_Supplied information_
◇ ◇ ◇
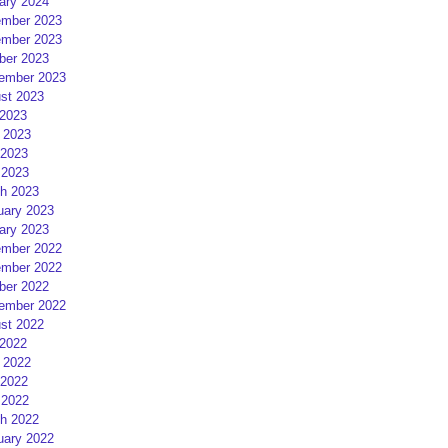
ary 2024
mber 2023
mber 2023
ber 2023
ember 2023
st 2023
 2023
 2023
2023
 2023
h 2023
uary 2023
ary 2023
mber 2022
mber 2022
ber 2022
ember 2022
st 2022
 2022
 2022
2022
 2022
h 2022
uary 2022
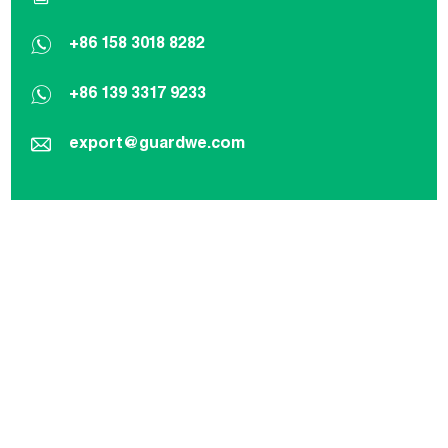
+86 158 3018 8282
+86 139 3317 9233
export@guardwe.com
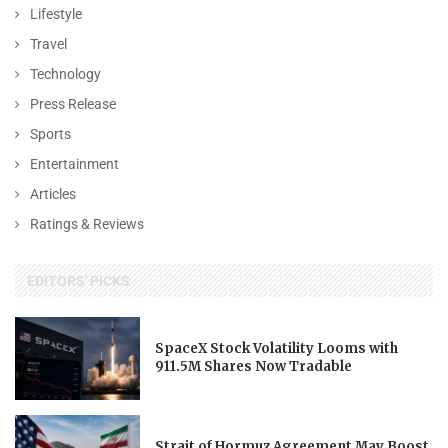
Lifestyle
Travel
Technology
Press Release
Sports
Entertainment
Articles
Ratings & Reviews
EDITORS' PICKS
SpaceX Stock Volatility Looms with
911.5M Shares Now Tradable
Strait of Hormuz Agreement May Boost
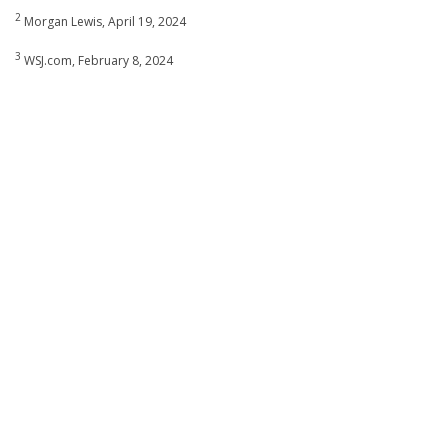
2
Morgan Lewis, April 19, 2024
3
WSJ.com, February 8, 2024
◇ ◇ ◇
_Task objective_
Update the text of all the rows above by swapping "Travel" for "Tourism" and keeping everything else the same. Leave the pictures out of your answer.

_Exercise result_
ary 2024
mber 2023
mber 2023
ber 2023
ember 2023
st 2023
 2023
 2023
2023
 2023
h 2023
uary 2023
ary 2023
mber 2022
mber 2022
ber 2022
ember 2022
st 2022
 2022
 2022
2022
 2022
h 2022
uary 2022
+86 158 3018 8282
+86 139 3317 9233
export@guardwe.com
Lifestyle
Tourism
Technology
Press Release
Sports
Entertainment
Articles
Ratings & Reviews
EDITORS' PICKS
SpaceX Stock Volatility Looms with
911.5M Shares Now Tradable
Strait of Hormuz Agreement May Boost
2
Morgan Lewis, April 19, 2024
3
WSJ.com, February 8, 2024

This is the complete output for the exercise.